Are you asking why the video you can acquire the moment you decide to watch it with no more effort than selecting it from the screen without even having to leave your chair costs more than the video you have to put effort into acquiring from a business who only stocks limited physical copies in centralized locations? You are paying for the convenience. This is how services work. You purchase not the item, but the quality of the delivery of it. This is true of any commodity that isn't the most basic item.
+Adam Bragg : True. But I think Matt is wondering why the product that is cheaper to deliver (online rental) is more expensive than the product that costs more in overhead (video store rental.) I'm sure your answer is correct (businesses charge what people are willing to pay) but in a truly free market, someone would be undercutting those online delivery prices.
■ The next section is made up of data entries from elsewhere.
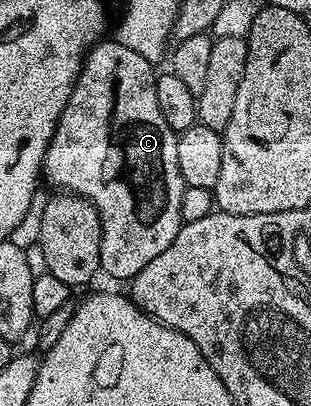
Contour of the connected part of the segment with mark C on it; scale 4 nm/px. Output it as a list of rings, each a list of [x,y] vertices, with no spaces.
[[[102,40],[90,47],[86,61],[82,64],[82,71],[78,74],[78,79],[74,82],[74,91],[56,124],[56,132],[48,144],[48,152],[42,161],[42,174],[51,182],[52,185],[58,186],[59,191],[79,194],[82,198],[87,198],[96,208],[100,216],[102,225],[102,239],[100,240],[100,260],[102,261],[101,273],[111,274],[114,278],[123,278],[129,280],[136,277],[140,268],[148,264],[148,260],[153,260],[176,240],[176,232],[183,226],[183,220],[180,216],[180,200],[182,199],[183,185],[180,176],[180,167],[176,164],[176,140],[178,134],[172,128],[168,128],[168,120],[160,113],[160,104],[156,101],[156,77],[155,67],[140,52],[132,52],[132,48],[124,48],[124,44],[113,40]]]

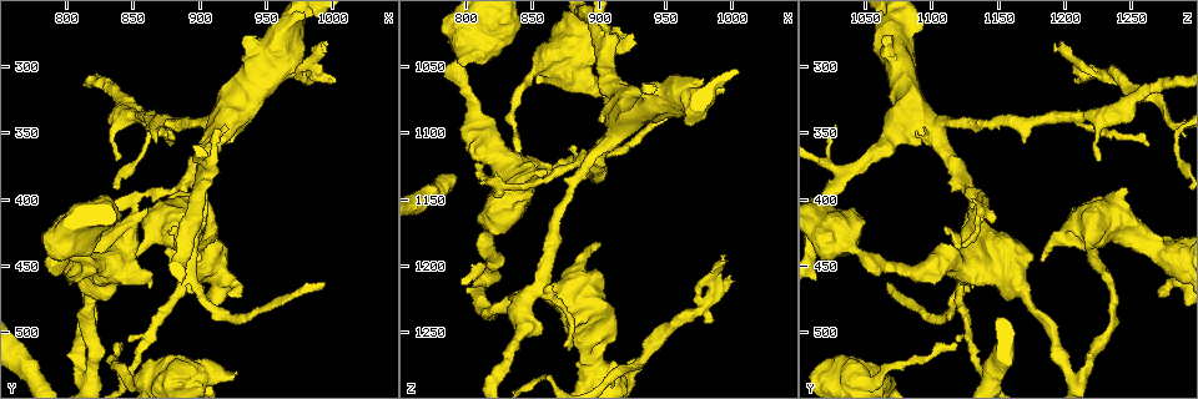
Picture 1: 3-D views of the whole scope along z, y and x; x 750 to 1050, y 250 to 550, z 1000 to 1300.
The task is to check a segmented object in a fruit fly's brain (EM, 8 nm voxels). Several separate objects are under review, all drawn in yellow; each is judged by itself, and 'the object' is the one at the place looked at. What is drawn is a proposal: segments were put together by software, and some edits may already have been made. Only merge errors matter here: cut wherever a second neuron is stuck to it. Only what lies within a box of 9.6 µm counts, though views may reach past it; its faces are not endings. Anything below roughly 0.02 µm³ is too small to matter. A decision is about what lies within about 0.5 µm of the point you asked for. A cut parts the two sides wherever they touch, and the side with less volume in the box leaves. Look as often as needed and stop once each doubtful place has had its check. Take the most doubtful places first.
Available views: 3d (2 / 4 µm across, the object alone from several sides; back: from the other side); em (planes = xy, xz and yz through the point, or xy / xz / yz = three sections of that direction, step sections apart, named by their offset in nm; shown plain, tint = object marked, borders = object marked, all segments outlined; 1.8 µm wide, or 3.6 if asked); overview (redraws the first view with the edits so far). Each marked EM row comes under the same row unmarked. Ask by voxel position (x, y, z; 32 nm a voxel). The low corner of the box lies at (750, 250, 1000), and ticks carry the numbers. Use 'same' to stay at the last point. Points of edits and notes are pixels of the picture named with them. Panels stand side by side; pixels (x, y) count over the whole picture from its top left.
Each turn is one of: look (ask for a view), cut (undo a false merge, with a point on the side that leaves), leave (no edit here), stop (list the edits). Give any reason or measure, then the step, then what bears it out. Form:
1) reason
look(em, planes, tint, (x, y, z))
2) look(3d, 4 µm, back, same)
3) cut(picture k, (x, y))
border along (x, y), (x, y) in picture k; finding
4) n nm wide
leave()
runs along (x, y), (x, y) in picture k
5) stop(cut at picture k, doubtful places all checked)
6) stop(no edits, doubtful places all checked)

sudden change in width
look(3d, 2 µm, (848, 404, 1136))

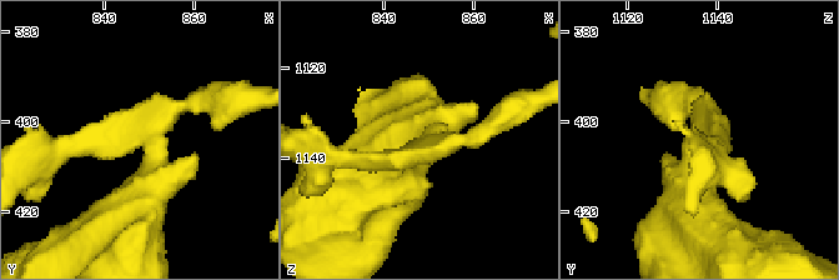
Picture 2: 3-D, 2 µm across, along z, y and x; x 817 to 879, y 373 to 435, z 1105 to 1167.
look(em, xz, step 4, tint, (849, 403, 1136))

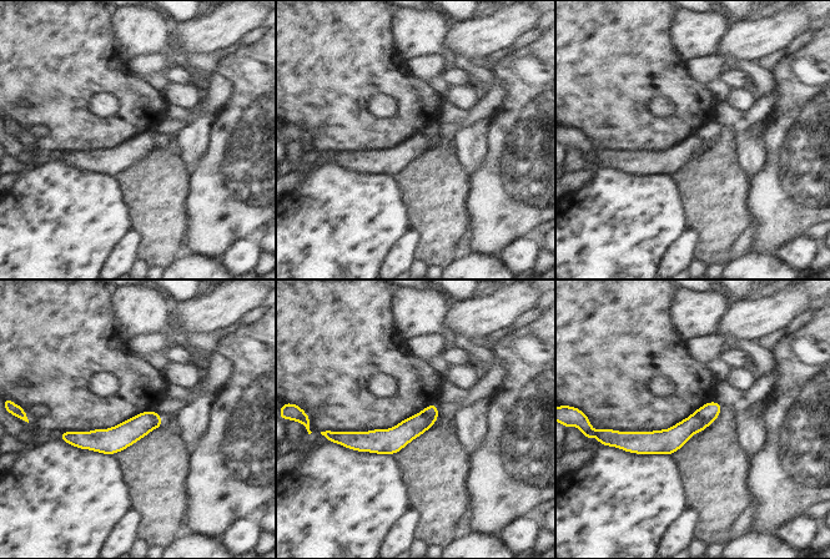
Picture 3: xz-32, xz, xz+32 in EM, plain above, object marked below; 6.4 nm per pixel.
look(em, planes, tint, same)

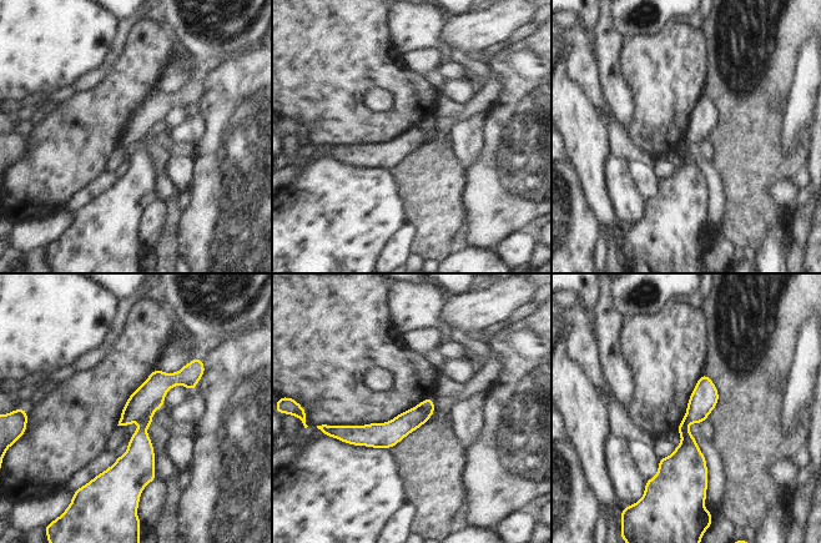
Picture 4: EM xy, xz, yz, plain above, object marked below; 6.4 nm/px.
cut(picture 4, (393, 431))
the part that leaves runs along (427, 413), (389, 433), (340, 432) in picture 4; a second neuron is stuck on

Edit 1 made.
a fork
look(3d, 4 µm, (986, 304, 1218))

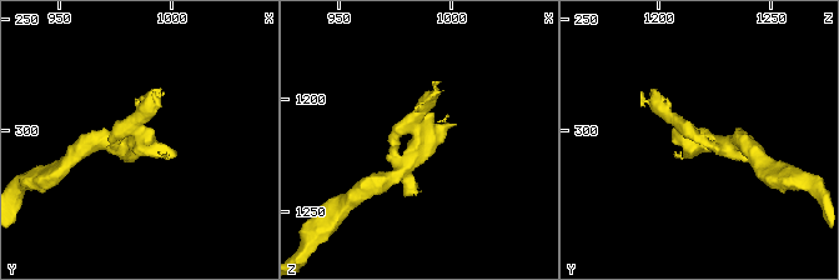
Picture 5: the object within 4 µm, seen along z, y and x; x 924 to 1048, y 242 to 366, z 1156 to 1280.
look(em, planes, tint, (986, 306, 1218))

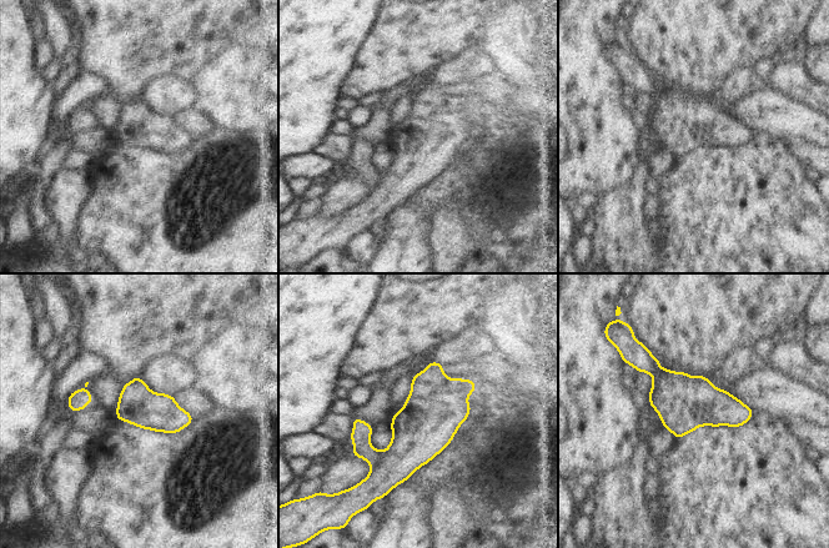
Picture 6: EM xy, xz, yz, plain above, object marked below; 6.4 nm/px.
cut(picture 6, (361, 433))
border along (380, 452), (380, 459), (371, 471) in picture 6; a second neuron is stuck on

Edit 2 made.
stop(cut at picture 4, cut at picture 6, doubtful places all checked)

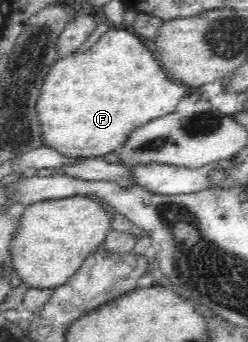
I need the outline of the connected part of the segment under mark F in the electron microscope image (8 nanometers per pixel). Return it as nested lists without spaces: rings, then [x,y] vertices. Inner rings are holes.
[[[110,26],[108,30],[94,36],[90,49],[59,57],[49,70],[41,85],[41,92],[36,104],[36,113],[41,127],[41,136],[46,146],[68,157],[93,158],[104,153],[114,152],[128,135],[148,123],[174,113],[177,103],[186,95],[186,85],[166,77],[159,61],[147,44],[132,34],[125,27]]]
Ok Netflix redeemed itself...Dr Horrible!
And yes +John Henry Lamming is correct. The digital push should be considerably less costly than the physical media method of distribution.
+John Henry Lamming I too agree with your statement. Sadly, we don't actually live in a free market economy. I doubt if it ever actually existed. :-(
+matt jackson You're right, it SHOULD, but as John Henry pointed out, the reason it isn't is due to the business maxim of charging as much as they can force the customer to sustain. Yay, unchecked commercialism!?
One more reason I think IP laws are in need of an overhaul.